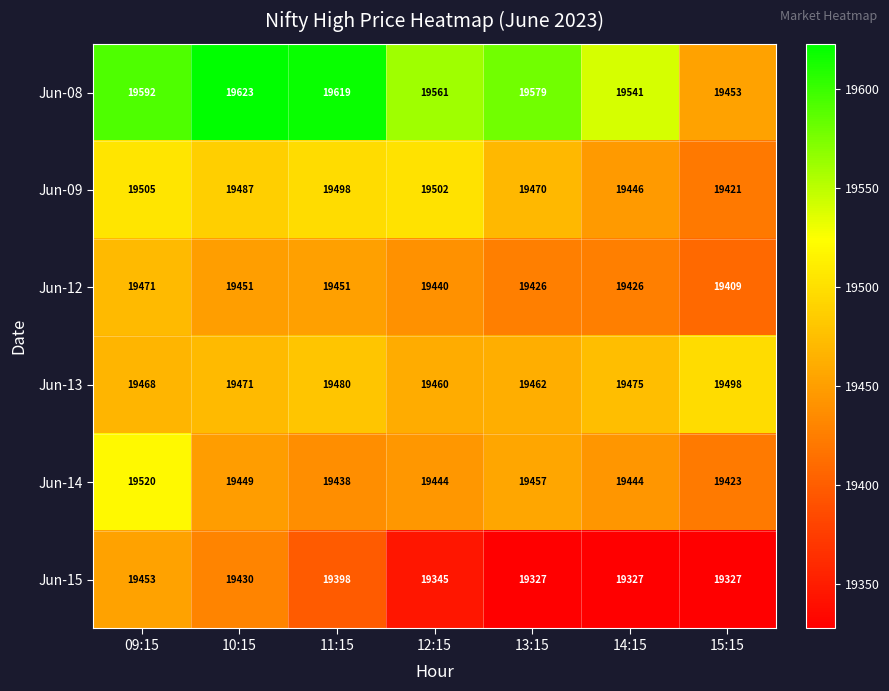

At which label does Jun-08 reach its minimum?

15:15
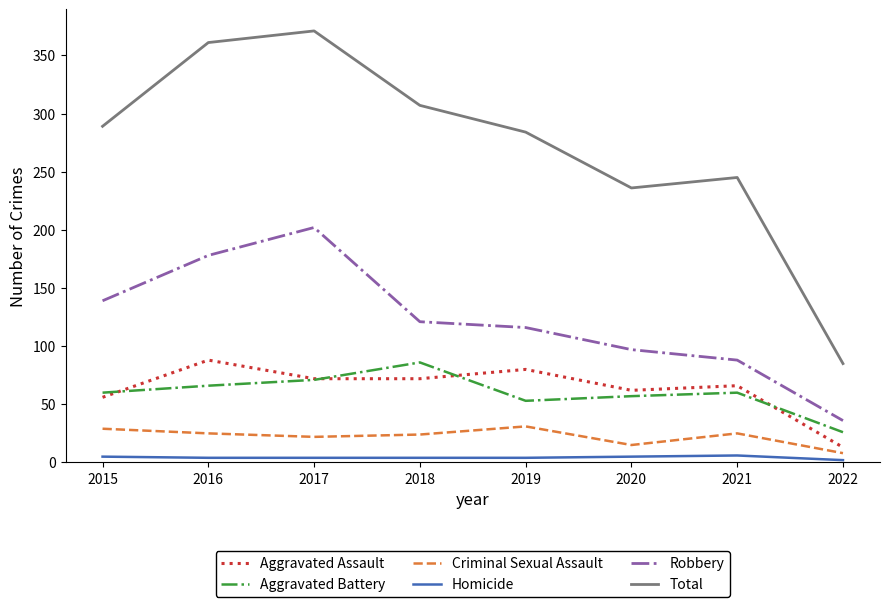

What are all the series names shown in the legend?

Aggravated Assault, Aggravated Battery, Criminal Sexual Assault, Homicide, Robbery, Total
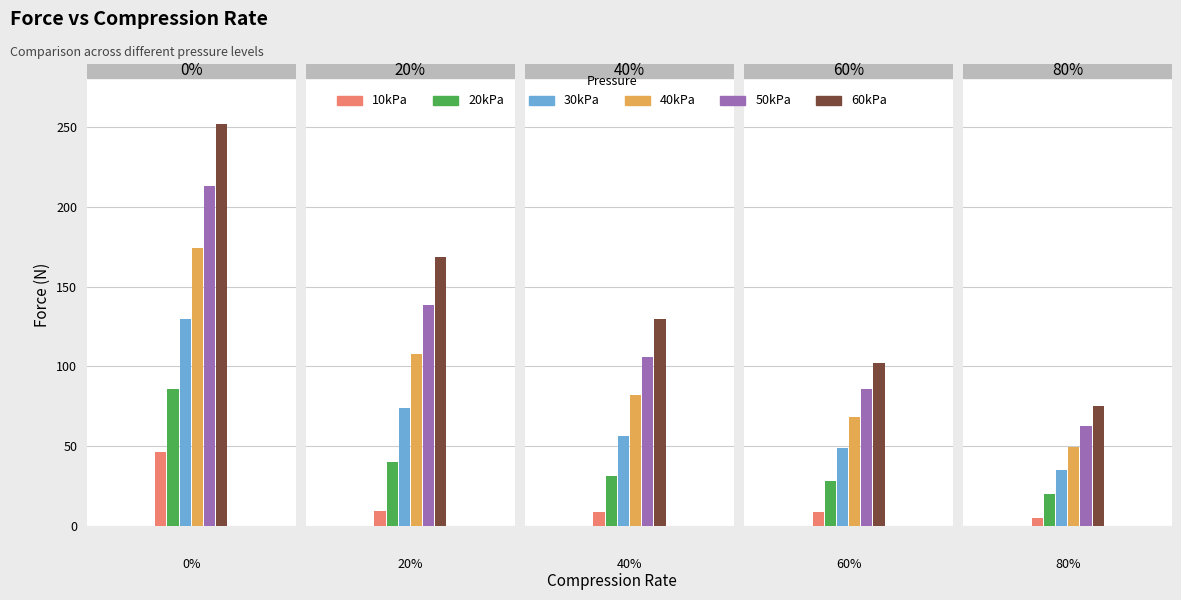

Count the number of categories in the chart.

5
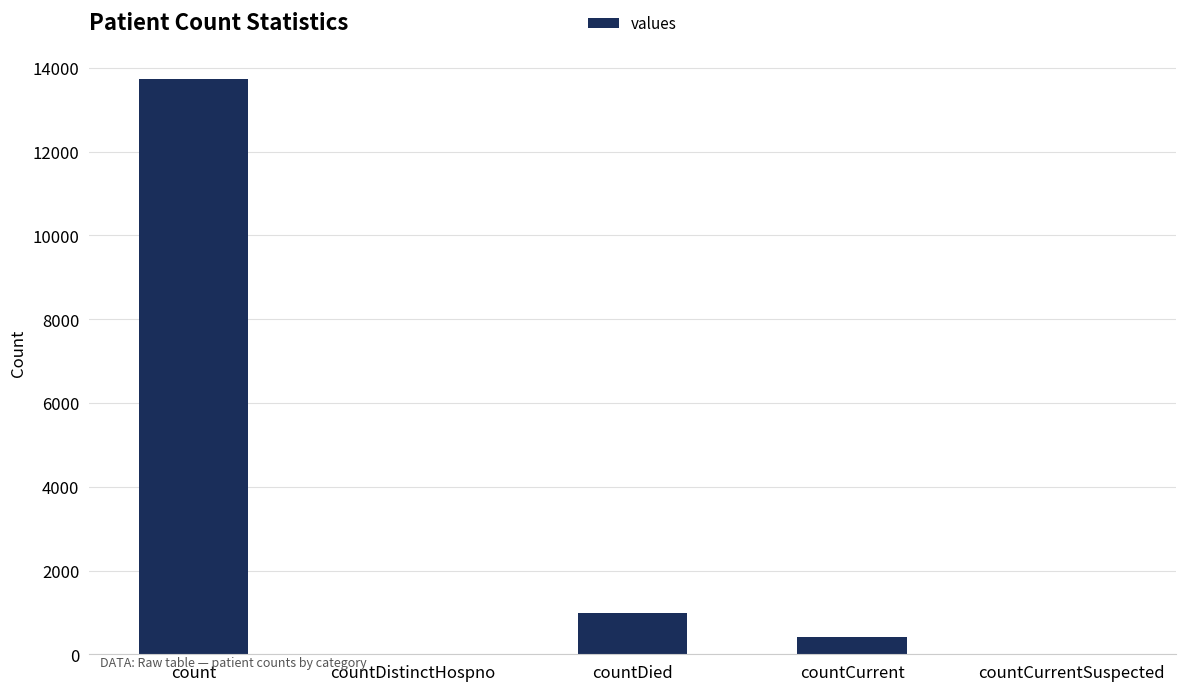

Where is the data nearest to the value 6873?

countDied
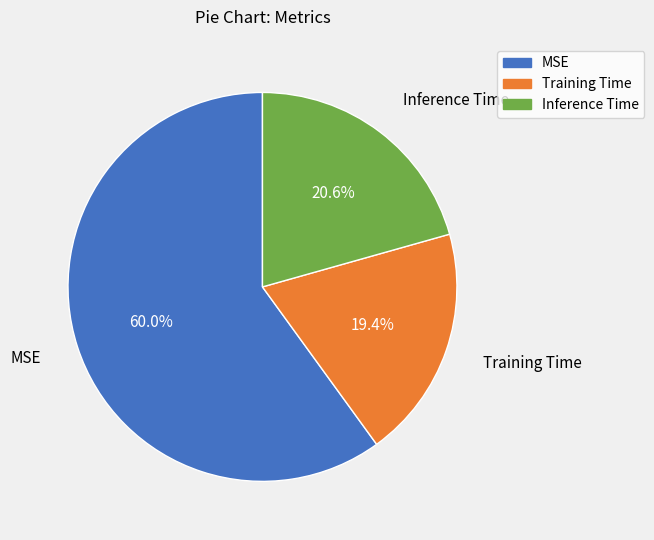

How much of the chart is everything except Inference Time?

79.4%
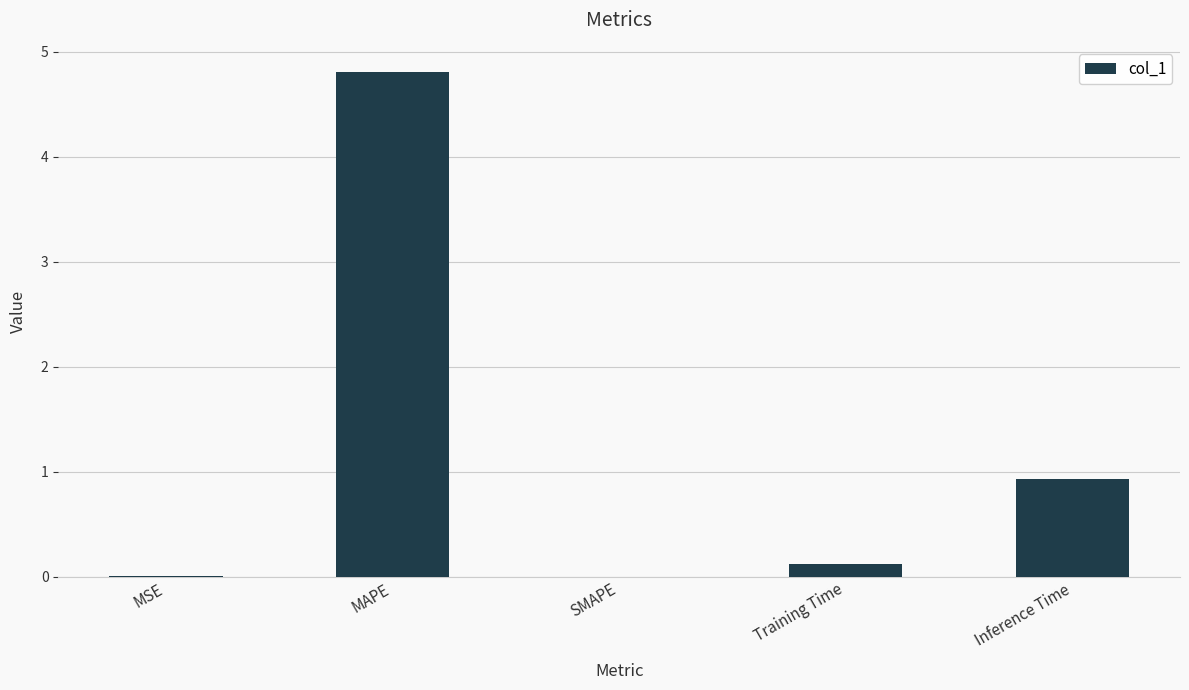

What value does the data have at MAPE?

4.8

::::::::

* _TASK DIRECTIONS_
Change every "chart" in the lines above to "graph" and leave everything else in them as it is. Leave the pictures out of your answer.

* _OUTPUT OF THE EXERCISE_
At which label does Jun-08 reach its minimum?

15:15

What are all the series names shown in the legend?

Aggravated Assault, Aggravated Battery, Criminal Sexual Assault, Homicide, Robbery, Total

Count the number of categories in the graph.

5

Where is the data nearest to the value 6873?

countDied

How much of the graph is everything except Inference Time?

79.4%

What value does the data have at MAPE?

4.8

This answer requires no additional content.